*** Opening of Excerpt to read ***

Gnocchi making is easy as pasta making, but a tad harder to really master due to some heat and timing quirks inherent in the process. Not a bit of that should bother you though ‘cause I haven’t come close to mastering said process yet and I still make pretty killer gnocchi.

The flavour trinity of oyster mushrooms, sweetie spuds and sage are held together in glorious synchronicity with the help of a liberal amount of butter and garlic-flavoured oil. If you’re not a fan of the greasy elements, don’t stress, most of it is reserved and what remains is well balanced by the starchiness of the gnocchi.

Logic Prevails!

Sweet Potato Gnocchi with Oyster Mushrooms and Sage (Serves 4-6)

Ingredients

  • ½ Large Sweet Potato (425g total, split in half, skin on)
  • 2 Garlic Cloves (2g)

*** Close of Excerpt to read ***
*** Opening of Dataset entries ***

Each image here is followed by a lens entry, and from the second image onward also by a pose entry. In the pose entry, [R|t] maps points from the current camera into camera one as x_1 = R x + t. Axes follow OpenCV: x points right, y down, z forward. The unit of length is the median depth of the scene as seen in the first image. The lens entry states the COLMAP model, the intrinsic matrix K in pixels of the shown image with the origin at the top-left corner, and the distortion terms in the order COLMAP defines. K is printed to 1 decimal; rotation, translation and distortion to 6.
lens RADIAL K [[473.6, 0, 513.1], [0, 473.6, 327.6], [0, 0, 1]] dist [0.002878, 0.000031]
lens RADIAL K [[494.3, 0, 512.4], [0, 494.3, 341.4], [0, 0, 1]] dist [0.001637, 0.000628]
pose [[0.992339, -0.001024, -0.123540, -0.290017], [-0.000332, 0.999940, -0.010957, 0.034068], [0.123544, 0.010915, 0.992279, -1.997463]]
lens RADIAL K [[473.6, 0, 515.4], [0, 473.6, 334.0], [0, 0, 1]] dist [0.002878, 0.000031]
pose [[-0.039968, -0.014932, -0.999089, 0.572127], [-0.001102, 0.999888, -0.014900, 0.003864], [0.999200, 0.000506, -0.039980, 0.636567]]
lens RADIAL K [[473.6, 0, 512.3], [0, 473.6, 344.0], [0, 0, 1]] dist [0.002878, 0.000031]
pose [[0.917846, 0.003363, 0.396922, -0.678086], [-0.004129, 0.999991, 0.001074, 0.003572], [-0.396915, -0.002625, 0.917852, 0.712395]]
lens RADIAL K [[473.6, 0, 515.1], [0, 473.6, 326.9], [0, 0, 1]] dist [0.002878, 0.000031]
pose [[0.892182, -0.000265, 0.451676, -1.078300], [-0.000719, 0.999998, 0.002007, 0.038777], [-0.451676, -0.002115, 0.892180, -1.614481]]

*** Close of Dataset entries ***

> _What this exercise asks_:
(a) In the gnocchi recipe excerpt, quote the passage from "Logic Prevails!" to "Garlic Cloves (2g)" word for word.
(b) According to the gnocchi recipe excerpt, how many people does the sweet potato gnocchi with oyster mushrooms and sage serve?

> _Answers for the exercise_:
(a)
Logic Prevails!

Sweet Potato Gnocchi with Oyster Mushrooms and Sage (Serves 4-6)

Ingredients

  • ½ Large Sweet Potato (425g total, split in half, skin on)
  • 2 Garlic Cloves (2g)

(b) It serves 4-6.